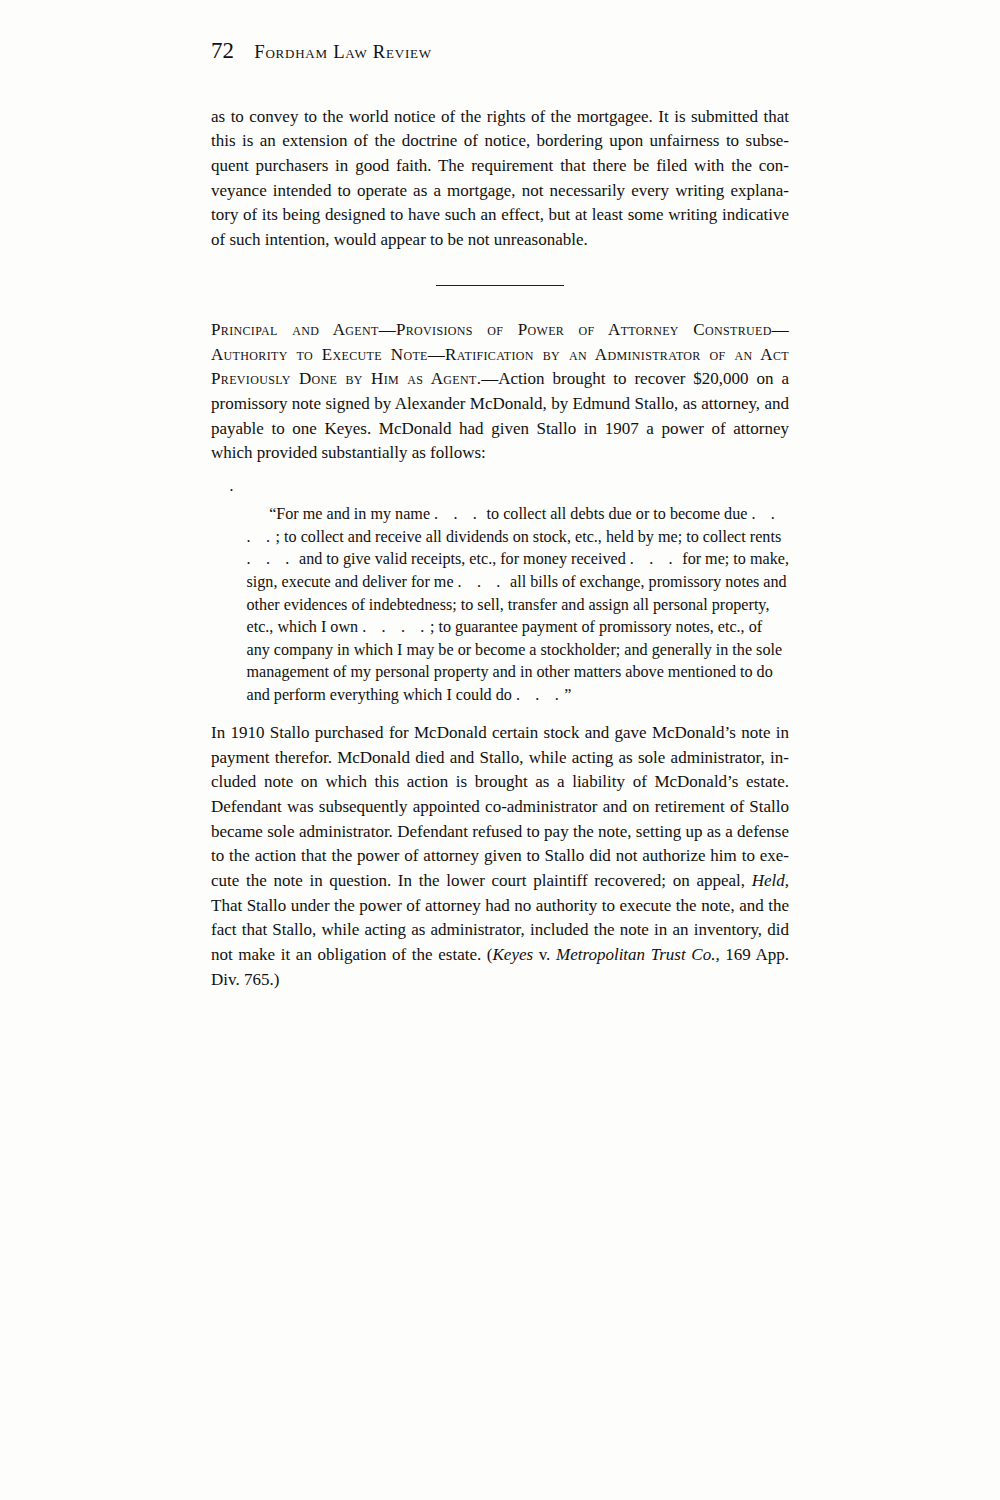72 Fordham Law Review
as to convey to the world notice of the rights of the mortgagee. It is submitted that this is an extension of the doctrine of notice, bordering upon unfairness to subsequent purchasers in good faith. The requirement that there be filed with the conveyance intended to operate as a mortgage, not necessarily every writing explanatory of its being designed to have such an effect, but at least some writing indicative of such intention, would appear to be not unreasonable.
Principal and Agent—Provisions of Power of Attorney Construed—Authority to Execute Note—Ratification by an Administrator of an Act Previously Done by Him as Agent.—Action brought to recover $20,000 on a promissory note signed by Alexander McDonald, by Edmund Stallo, as attorney, and payable to one Keyes. McDonald had given Stallo in 1907 a power of attorney which provided substantially as follows:
·“For me and in my name . . . to collect all debts due or to become due . . . .; to collect and receive all dividends on stock, etc., held by me; to collect rents . . . and to give valid receipts, etc., for money received . . . for me; to make, sign, execute and deliver for me . . . all bills of exchange, promissory notes and other evidences of indebtedness; to sell, transfer and assign all personal property, etc., which I own . . . .; to guarantee payment of promissory notes, etc., of any company in which I may be or become a stockholder; and generally in the sole management of my personal property and in other matters above mentioned to do and perform everything which I could do . . .”
In 1910 Stallo purchased for McDonald certain stock and gave McDonald’s note in payment therefor. McDonald died and Stallo, while acting as sole administrator, included note on which this action is brought as a liability of McDonald’s estate. Defendant was subsequently appointed co-administrator and on retirement of Stallo became sole administrator. Defendant refused to pay the note, setting up as a defense to the action that the power of attorney given to Stallo did not authorize him to execute the note in question. In the lower court plaintiff recovered; on appeal, Held, That Stallo under the power of attorney had no authority to execute the note, and the fact that Stallo, while acting as administrator, included the note in an inventory, did not make it an obligation of the estate. (Keyes v. Metropolitan Trust Co., 169 App. Div. 765.)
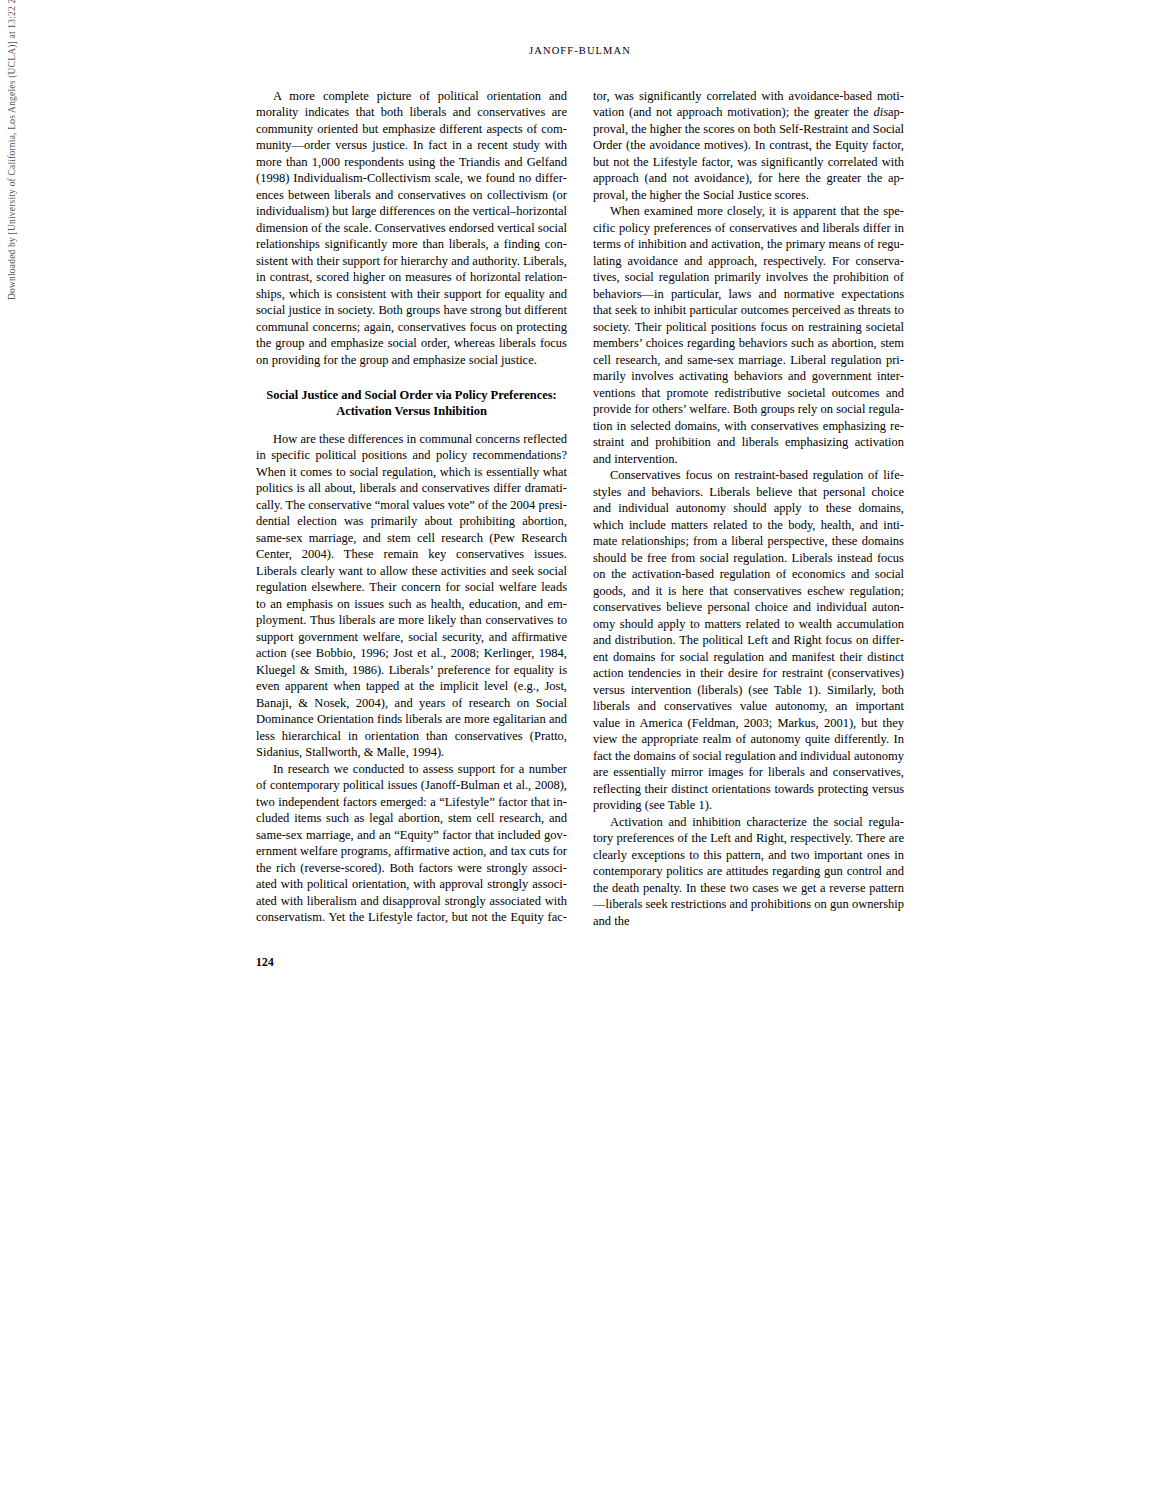Downloaded by [University of California, Los Angeles (UCLA)] at 13:22 26 September 2012
JANOFF-BULMAN
A more complete picture of political orientation and morality indicates that both liberals and conservatives are community oriented but emphasize different aspects of community—order versus justice. In fact in a recent study with more than 1,000 respondents using the Triandis and Gelfand (1998) Individualism-Collectivism scale, we found no differences between liberals and conservatives on collectivism (or individualism) but large differences on the vertical–horizontal dimension of the scale. Conservatives endorsed vertical social relationships significantly more than liberals, a finding consistent with their support for hierarchy and authority. Liberals, in contrast, scored higher on measures of horizontal relationships, which is consistent with their support for equality and social justice in society. Both groups have strong but different communal concerns; again, conservatives focus on protecting the group and emphasize social order, whereas liberals focus on providing for the group and emphasize social justice.
Social Justice and Social Order via Policy Preferences: Activation Versus Inhibition
How are these differences in communal concerns reflected in specific political positions and policy recommendations? When it comes to social regulation, which is essentially what politics is all about, liberals and conservatives differ dramatically. The conservative “moral values vote” of the 2004 presidential election was primarily about prohibiting abortion, same-sex marriage, and stem cell research (Pew Research Center, 2004). These remain key conservatives issues. Liberals clearly want to allow these activities and seek social regulation elsewhere. Their concern for social welfare leads to an emphasis on issues such as health, education, and employment. Thus liberals are more likely than conservatives to support government welfare, social security, and affirmative action (see Bobbio, 1996; Jost et al., 2008; Kerlinger, 1984, Kluegel & Smith, 1986). Liberals’ preference for equality is even apparent when tapped at the implicit level (e.g., Jost, Banaji, & Nosek, 2004), and years of research on Social Dominance Orientation finds liberals are more egalitarian and less hierarchical in orientation than conservatives (Pratto, Sidanius, Stallworth, & Malle, 1994).
In research we conducted to assess support for a number of contemporary political issues (Janoff-Bulman et al., 2008), two independent factors emerged: a “Lifestyle” factor that included items such as legal abortion, stem cell research, and same-sex marriage, and an “Equity” factor that included government welfare programs, affirmative action, and tax cuts for the rich (reverse-scored). Both factors were strongly associated with political orientation, with approval strongly associated with liberalism and disapproval strongly associated with conservatism. Yet the Lifestyle factor, but not the Equity factor, was significantly correlated with avoidance-based motivation (and not approach motivation); the greater the disapproval, the higher the scores on both Self-Restraint and Social Order (the avoidance motives). In contrast, the Equity factor, but not the Lifestyle factor, was significantly correlated with approach (and not avoidance), for here the greater the approval, the higher the Social Justice scores.
When examined more closely, it is apparent that the specific policy preferences of conservatives and liberals differ in terms of inhibition and activation, the primary means of regulating avoidance and approach, respectively. For conservatives, social regulation primarily involves the prohibition of behaviors—in particular, laws and normative expectations that seek to inhibit particular outcomes perceived as threats to society. Their political positions focus on restraining societal members’ choices regarding behaviors such as abortion, stem cell research, and same-sex marriage. Liberal regulation primarily involves activating behaviors and government interventions that promote redistributive societal outcomes and provide for others’ welfare. Both groups rely on social regulation in selected domains, with conservatives emphasizing restraint and prohibition and liberals emphasizing activation and intervention.
Conservatives focus on restraint-based regulation of lifestyles and behaviors. Liberals believe that personal choice and individual autonomy should apply to these domains, which include matters related to the body, health, and intimate relationships; from a liberal perspective, these domains should be free from social regulation. Liberals instead focus on the activation-based regulation of economics and social goods, and it is here that conservatives eschew regulation; conservatives believe personal choice and individual autonomy should apply to matters related to wealth accumulation and distribution. The political Left and Right focus on different domains for social regulation and manifest their distinct action tendencies in their desire for restraint (conservatives) versus intervention (liberals) (see Table 1). Similarly, both liberals and conservatives value autonomy, an important value in America (Feldman, 2003; Markus, 2001), but they view the appropriate realm of autonomy quite differently. In fact the domains of social regulation and individual autonomy are essentially mirror images for liberals and conservatives, reflecting their distinct orientations towards protecting versus providing (see Table 1).
Activation and inhibition characterize the social regulatory preferences of the Left and Right, respectively. There are clearly exceptions to this pattern, and two important ones in contemporary politics are attitudes regarding gun control and the death penalty. In these two cases we get a reverse pattern—liberals seek restrictions and prohibitions on gun ownership and the
124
============
* EXERCISE *
What you return must match the lines from the top of the data through the line with "to collect all" exactly, with the pictures removed.

* FINAL ANSWER *
72 Fordham Law Review
as to convey to the world notice of the rights of the mortgagee. It is submitted that this is an extension of the doctrine of notice, bordering upon unfairness to subsequent purchasers in good faith. The requirement that there be filed with the conveyance intended to operate as a mortgage, not necessarily every writing explanatory of its being designed to have such an effect, but at least some writing indicative of such intention, would appear to be not unreasonable.
Principal and Agent—Provisions of Power of Attorney Construed—Authority to Execute Note—Ratification by an Administrator of an Act Previously Done by Him as Agent.—Action brought to recover $20,000 on a promissory note signed by Alexander McDonald, by Edmund Stallo, as attorney, and payable to one Keyes. McDonald had given Stallo in 1907 a power of attorney which provided substantially as follows:
·“For me and in my name . . . to collect all debts due or to become due . . . .; to collect and receive all dividends on stock, etc., held by me; to collect rents . . . and to give valid receipts, etc., for money received . . . for me; to make, sign, execute and deliver for me . . . all bills of exchange, promissory notes and other evidences of indebtedness; to sell, transfer and assign all personal property, etc., which I own . . . .; to guarantee payment of promissory notes, etc., of any company in which I may be or become a stockholder; and generally in the sole management of my personal property and in other matters above mentioned to do and perform everything which I could do . . .”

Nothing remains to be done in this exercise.